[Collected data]
==*==
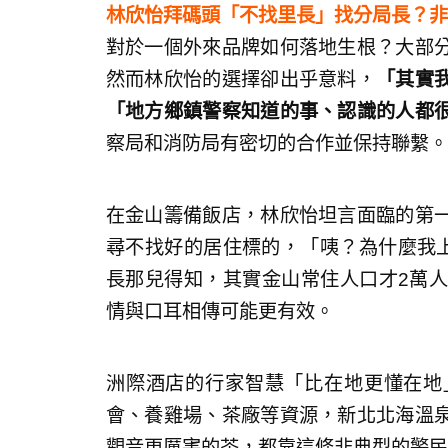
林欣怡拜碼頭「不找里長」找分局長？非
對於一個外來品牌如何落地生根？大部
然而林欣怡的選擇卻出乎意料，
「其實
「地方鄉鎮警察知道的事、認識的人都
察局和消防局有密切的合作並保持聯繫。
在金山籌備飯店，林欣怡坦言面臨的第
尋不找好的居住標的，「咦？為什麼我上
長那兒得知，其實金山常住人口才2萬人左
情與口耳相傳可能更有效。
洲際酒店的行家智慧「比在地更懂在地
會、養雞場、茶廠等資源，新北北海溫
觀音更厲害的茶，都靠這條非典型的警民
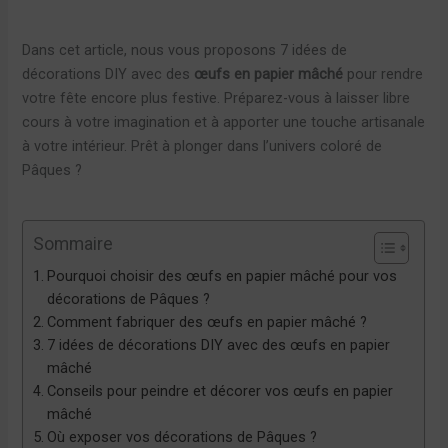
Dans cet article, nous vous proposons 7 idées de
décorations DIY avec des
œufs en papier mâché
pour rendre
votre fête encore plus festive. Préparez-vous à laisser libre
cours à votre imagination et à apporter une touche artisanale
à votre intérieur. Prêt à plonger dans l’univers coloré de
Pâques ?
Sommaire
Pourquoi choisir des œufs en papier mâché pour vos
décorations de Pâques ?
Comment fabriquer des œufs en papier mâché ?
7 idées de décorations DIY avec des œufs en papier
mâché
Conseils pour peindre et décorer vos œufs en papier
mâché
Où exposer vos décorations de Pâques ?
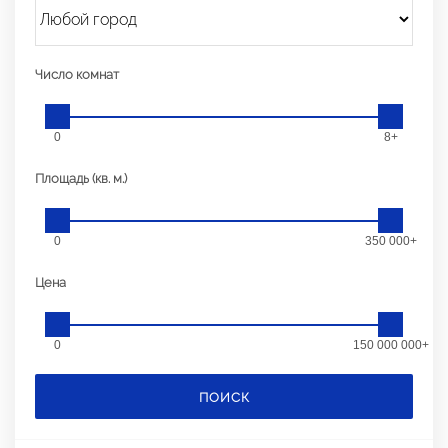
Число комнат
0
8+
Площадь (кв. м.)
0
350 000+
Цена
0
150 000 000+
ПОИСК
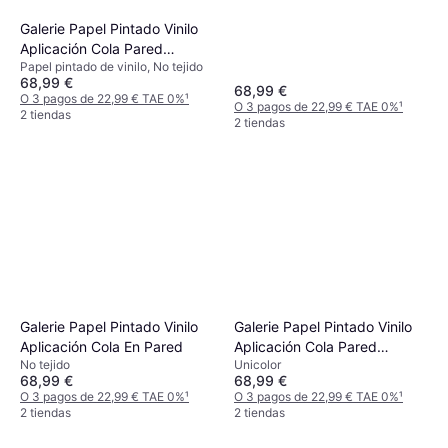
Galerie Papel Pintado Vinilo
Aplicación Cola Pared
Papel pintado de vinilo, No tejido
Naturaleza Beige
68,99 €
68,99 €
O 3 pagos de 22,99 € TAE 0%
¹
O 3 pagos de 22,99 € TAE 0%
¹
2 tiendas
2 tiendas
Galerie Papel Pintado Vinilo
Galerie Papel Pintado Vinilo
Aplicación Cola En Pared
Aplicación Cola Pared
No tejido
Unicolor
Naturaleza Sumatra 7 Beige
68,99 €
68,99 €
O 3 pagos de 22,99 € TAE 0%
¹
O 3 pagos de 22,99 € TAE 0%
¹
2 tiendas
2 tiendas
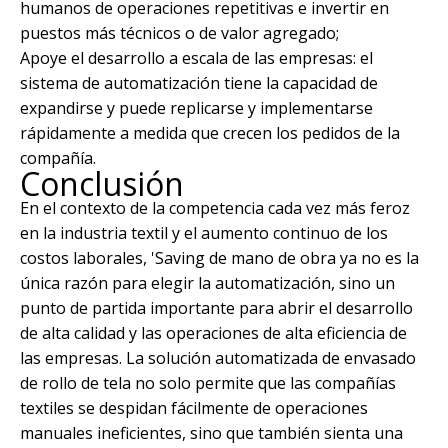
humanos de operaciones repetitivas e invertir en
puestos más técnicos o de valor agregado;
Apoye el desarrollo a escala de las empresas: el
sistema de automatización tiene la capacidad de
expandirse y puede replicarse y implementarse
rápidamente a medida que crecen los pedidos de la
compañía.
Conclusión
En el contexto de la competencia cada vez más feroz
en la industria textil y el aumento continuo de los
costos laborales, 'Saving de mano de obra ya no es la
única razón para elegir la automatización, sino un
punto de partida importante para abrir el desarrollo
de alta calidad y las operaciones de alta eficiencia de
las empresas. La solución automatizada de envasado
de rollo de tela no solo permite que las compañías
textiles se despidan fácilmente de operaciones
manuales ineficientes, sino que también sienta una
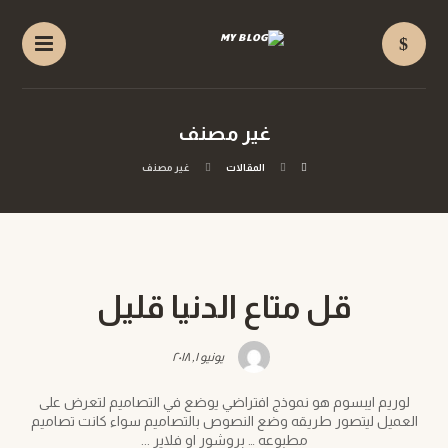
غير مصنف
المقالات
غير مصنف
قل متاع الدنيا قليل
يونيو ١, ٢٠١٨
لوريم ايبسوم هو نموذج افتراضي يوضع في التصاميم لتعرض على
العميل ليتصور طريقه وضع النصوص بالتصاميم سواء كانت تصاميم
مطبوعه … بروشور او فلاير ...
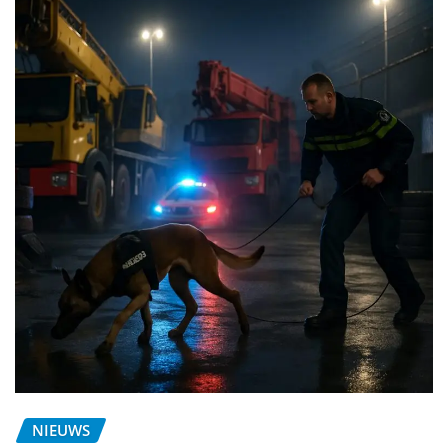
NIEUWS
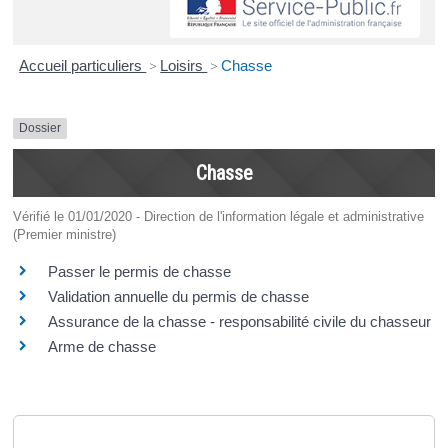
Accueil particuliers
>
Loisirs
>
Chasse
Dossier
Chasse
Vérifié le 01/01/2020 - Direction de l'information légale et administrative
(Premier ministre)
Passer le permis de chasse
Validation annuelle du permis de chasse
Assurance de la chasse - responsabilité civile du chasseur
Arme de chasse
Questions ? Réponses !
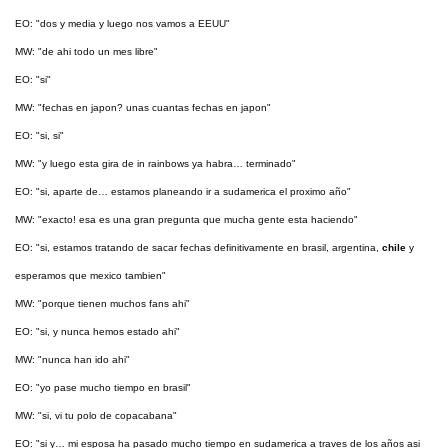
EO: "dos y media y luego nos vamos a EEUU"
MW: "de ahi todo un mes libre"
EO: "si"
MW: "fechas en japon? unas cuantas fechas en japon"
EO: "si, si"
MW: "y luego esta gira de in rainbows ya habra… terminado"
EO: "si, aparte de… estamos planeando ir a sudamerica el proximo año"
MW: "exacto! esa es una gran pregunta que mucha gente esta haciendo"
EO: "si, estamos tratando de sacar fechas definitivamente en brasil, argentina,
chile
y
esperamos que mexico tambien"
MW: "porque tienen muchos fans ahi"
EO: "si, y nunca hemos estado ahi"
MW: "nunca han ido ahi"
EO: "yo pase mucho tiempo en brasil"
MW: "si, vi tu polo de copacabana"
EO: "si y… mi esposa ha pasado mucho tiempo en sudamerica a traves de los años asi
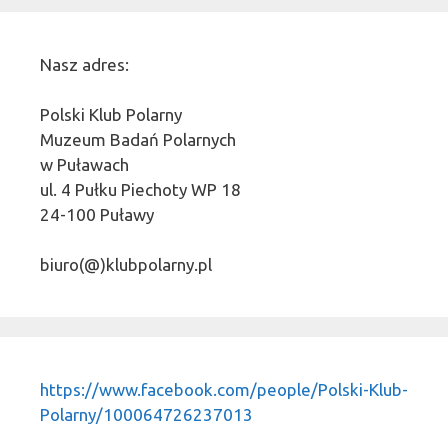
Nasz adres:
Polski Klub Polarny
Muzeum Badań Polarnych
w Puławach
ul. 4 Pułku Piechoty WP 18
24-100 Puławy
biuro(@)klubpolarny.pl
https://www.facebook.com/people/Polski-Klub-
Polarny/100064726237013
==*==
The goal is an exact reprint of the entries, leaving out the pictures.

Answer below -
林欣怡拜碼頭「不找里長」找分局長？非
對於一個外來品牌如何落地生根？大部
然而林欣怡的選擇卻出乎意料，
「其實
「地方鄉鎮警察知道的事、認識的人都
察局和消防局有密切的合作並保持聯繫。
在金山籌備飯店，林欣怡坦言面臨的第
尋不找好的居住標的，「咦？為什麼我上
長那兒得知，其實金山常住人口才2萬人左
情與口耳相傳可能更有效。
洲際酒店的行家智慧「比在地更懂在地
會、養雞場、茶廠等資源，新北北海溫
觀音更厲害的茶，都靠這條非典型的警民
Dans cet article, nous vous proposons 7 idées de
décorations DIY avec des
œufs en papier mâché
pour rendre
votre fête encore plus festive. Préparez-vous à laisser libre
cours à votre imagination et à apporter une touche artisanale
à votre intérieur. Prêt à plonger dans l’univers coloré de
Pâques ?
Sommaire
Pourquoi choisir des œufs en papier mâché pour vos
décorations de Pâques ?
Comment fabriquer des œufs en papier mâché ?
7 idées de décorations DIY avec des œufs en papier
mâché
Conseils pour peindre et décorer vos œufs en papier
mâché
Où exposer vos décorations de Pâques ?
Число комнат
0
8+
Площадь (кв. м.)
0
350 000+
Цена
0
150 000 000+
ПОИСК
Galerie Papel Pintado Vinilo
Aplicación Cola Pared
Papel pintado de vinilo, No tejido
Naturaleza Beige
68,99 €
68,99 €
O 3 pagos de 22,99 € TAE 0%
¹
O 3 pagos de 22,99 € TAE 0%
¹
2 tiendas
2 tiendas
Galerie Papel Pintado Vinilo
Galerie Papel Pintado Vinilo
Aplicación Cola En Pared
Aplicación Cola Pared
No tejido
Unicolor
Naturaleza Sumatra 7 Beige
68,99 €
68,99 €
O 3 pagos de 22,99 € TAE 0%
¹
O 3 pagos de 22,99 € TAE 0%
¹
2 tiendas
2 tiendas
humanos de operaciones repetitivas e invertir en
puestos más técnicos o de valor agregado;
Apoye el desarrollo a escala de las empresas: el
sistema de automatización tiene la capacidad de
expandirse y puede replicarse y implementarse
rápidamente a medida que crecen los pedidos de la
compañía.
Conclusión
En el contexto de la competencia cada vez más feroz
en la industria textil y el aumento continuo de los
costos laborales, 'Saving de mano de obra ya no es la
única razón para elegir la automatización, sino un
punto de partida importante para abrir el desarrollo
de alta calidad y las operaciones de alta eficiencia de
las empresas. La solución automatizada de envasado
de rollo de tela no solo permite que las compañías
textiles se despidan fácilmente de operaciones
manuales ineficientes, sino que también sienta una
غير مصنف
المقالات
غير مصنف
قل متاع الدنيا قليل
يونيو ١, ٢٠١٨
لوريم ايبسوم هو نموذج افتراضي يوضع في التصاميم لتعرض على
العميل ليتصور طريقه وضع النصوص بالتصاميم سواء كانت تصاميم
مطبوعه … بروشور او فلاير ...
NIEUWS
Accueil particuliers
>
Loisirs
>
Chasse
Dossier
Chasse
Vérifié le 01/01/2020 - Direction de l'information légale et administrative
(Premier ministre)
Passer le permis de chasse
Validation annuelle du permis de chasse
Assurance de la chasse - responsabilité civile du chasseur
Arme de chasse
Questions ? Réponses !
EO: "dos y media y luego nos vamos a EEUU"
MW: "de ahi todo un mes libre"
EO: "si"
MW: "fechas en japon? unas cuantas fechas en japon"
EO: "si, si"
MW: "y luego esta gira de in rainbows ya habra… terminado"
EO: "si, aparte de… estamos planeando ir a sudamerica el proximo año"
MW: "exacto! esa es una gran pregunta que mucha gente esta haciendo"
EO: "si, estamos tratando de sacar fechas definitivamente en brasil, argentina,
chile
y
esperamos que mexico tambien"
MW: "porque tienen muchos fans ahi"
EO: "si, y nunca hemos estado ahi"
MW: "nunca han ido ahi"
EO: "yo pase mucho tiempo en brasil"
MW: "si, vi tu polo de copacabana"
EO: "si y… mi esposa ha pasado mucho tiempo en sudamerica a traves de los años asi
Nasz adres:
Polski Klub Polarny
Muzeum Badań Polarnych
w Puławach
ul. 4 Pułku Piechoty WP 18
24-100 Puławy
biuro(@)klubpolarny.pl
https://www.facebook.com/people/Polski-Klub-
Polarny/100064726237013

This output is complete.